- Short task -
Rewrite each of the rows below, replacing every occurrence of "part" with "component" and leaving everything else unchanged.

──────────

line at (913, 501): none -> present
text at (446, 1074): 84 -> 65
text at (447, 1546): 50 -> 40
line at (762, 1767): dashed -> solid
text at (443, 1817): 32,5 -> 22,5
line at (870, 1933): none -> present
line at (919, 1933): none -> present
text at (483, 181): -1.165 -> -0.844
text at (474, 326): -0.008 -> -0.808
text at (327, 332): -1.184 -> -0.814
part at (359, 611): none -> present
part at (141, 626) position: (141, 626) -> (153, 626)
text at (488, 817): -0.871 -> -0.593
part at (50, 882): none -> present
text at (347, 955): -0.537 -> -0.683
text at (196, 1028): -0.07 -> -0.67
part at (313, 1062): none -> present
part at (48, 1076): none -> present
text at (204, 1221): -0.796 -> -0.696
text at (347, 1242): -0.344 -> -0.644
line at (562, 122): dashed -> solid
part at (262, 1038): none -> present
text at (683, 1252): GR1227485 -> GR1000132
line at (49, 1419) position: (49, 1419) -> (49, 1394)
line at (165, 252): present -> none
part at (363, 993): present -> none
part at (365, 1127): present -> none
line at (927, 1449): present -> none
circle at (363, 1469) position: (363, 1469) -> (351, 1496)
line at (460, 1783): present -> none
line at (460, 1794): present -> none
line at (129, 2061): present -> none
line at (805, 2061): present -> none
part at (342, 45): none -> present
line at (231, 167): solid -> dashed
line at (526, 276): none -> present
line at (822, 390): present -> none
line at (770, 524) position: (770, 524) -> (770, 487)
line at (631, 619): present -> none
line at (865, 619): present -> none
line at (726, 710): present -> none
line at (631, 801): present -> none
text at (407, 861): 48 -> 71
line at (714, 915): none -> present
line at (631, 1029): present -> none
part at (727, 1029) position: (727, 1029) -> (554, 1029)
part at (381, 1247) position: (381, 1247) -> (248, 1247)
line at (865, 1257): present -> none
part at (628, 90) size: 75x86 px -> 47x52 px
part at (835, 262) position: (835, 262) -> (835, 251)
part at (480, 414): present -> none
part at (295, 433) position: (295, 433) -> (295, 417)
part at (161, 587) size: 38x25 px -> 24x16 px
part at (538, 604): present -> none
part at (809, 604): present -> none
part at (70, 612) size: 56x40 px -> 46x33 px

──────────

- Answer below -
line at (913, 501): none -> present
text at (446, 1074): 84 -> 65
text at (447, 1546): 50 -> 40
line at (762, 1767): dashed -> solid
text at (443, 1817): 32,5 -> 22,5
line at (870, 1933): none -> present
line at (919, 1933): none -> present
text at (483, 181): -1.165 -> -0.844
text at (474, 326): -0.008 -> -0.808
text at (327, 332): -1.184 -> -0.814
component at (359, 611): none -> present
component at (141, 626) position: (141, 626) -> (153, 626)
text at (488, 817): -0.871 -> -0.593
component at (50, 882): none -> present
text at (347, 955): -0.537 -> -0.683
text at (196, 1028): -0.07 -> -0.67
component at (313, 1062): none -> present
component at (48, 1076): none -> present
text at (204, 1221): -0.796 -> -0.696
text at (347, 1242): -0.344 -> -0.644
line at (562, 122): dashed -> solid
component at (262, 1038): none -> present
text at (683, 1252): GR1227485 -> GR1000132
line at (49, 1419) position: (49, 1419) -> (49, 1394)
line at (165, 252): present -> none
component at (363, 993): present -> none
component at (365, 1127): present -> none
line at (927, 1449): present -> none
circle at (363, 1469) position: (363, 1469) -> (351, 1496)
line at (460, 1783): present -> none
line at (460, 1794): present -> none
line at (129, 2061): present -> none
line at (805, 2061): present -> none
component at (342, 45): none -> present
line at (231, 167): solid -> dashed
line at (526, 276): none -> present
line at (822, 390): present -> none
line at (770, 524) position: (770, 524) -> (770, 487)
line at (631, 619): present -> none
line at (865, 619): present -> none
line at (726, 710): present -> none
line at (631, 801): present -> none
text at (407, 861): 48 -> 71
line at (714, 915): none -> present
line at (631, 1029): present -> none
component at (727, 1029) position: (727, 1029) -> (554, 1029)
component at (381, 1247) position: (381, 1247) -> (248, 1247)
line at (865, 1257): present -> none
component at (628, 90) size: 75x86 px -> 47x52 px
component at (835, 262) position: (835, 262) -> (835, 251)
component at (480, 414): present -> none
component at (295, 433) position: (295, 433) -> (295, 417)
component at (161, 587) size: 38x25 px -> 24x16 px
component at (538, 604): present -> none
component at (809, 604): present -> none
component at (70, 612) size: 56x40 px -> 46x33 px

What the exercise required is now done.